**YOUR INSTRUCTIONS:** Set down every line of the data below word for word, leaving out the pictures.

**EXERCISE INPUT:**

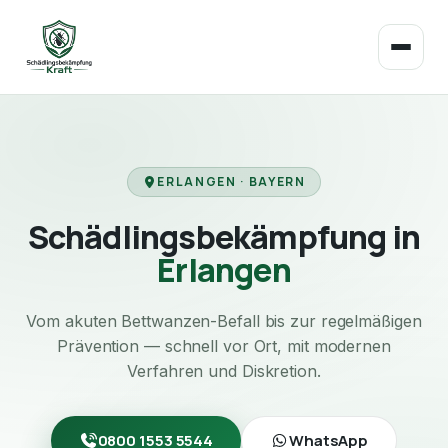
ERLANGEN · BAYERN
Schädlingsbekämpfung in
Erlangen
Vom akuten Bettwanzen-Befall bis zur regelmäßigen
Prävention — schnell vor Ort, mit modernen
Verfahren und Diskretion.
0800 1553 5544
WhatsApp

**WRITTEN RESPONSE:**
ERLANGEN · BAYERN
Schädlingsbekämpfung in
Erlangen
Vom akuten Bettwanzen-Befall bis zur regelmäßigen
Prävention — schnell vor Ort, mit modernen
Verfahren und Diskretion.
0800 1553 5544
WhatsApp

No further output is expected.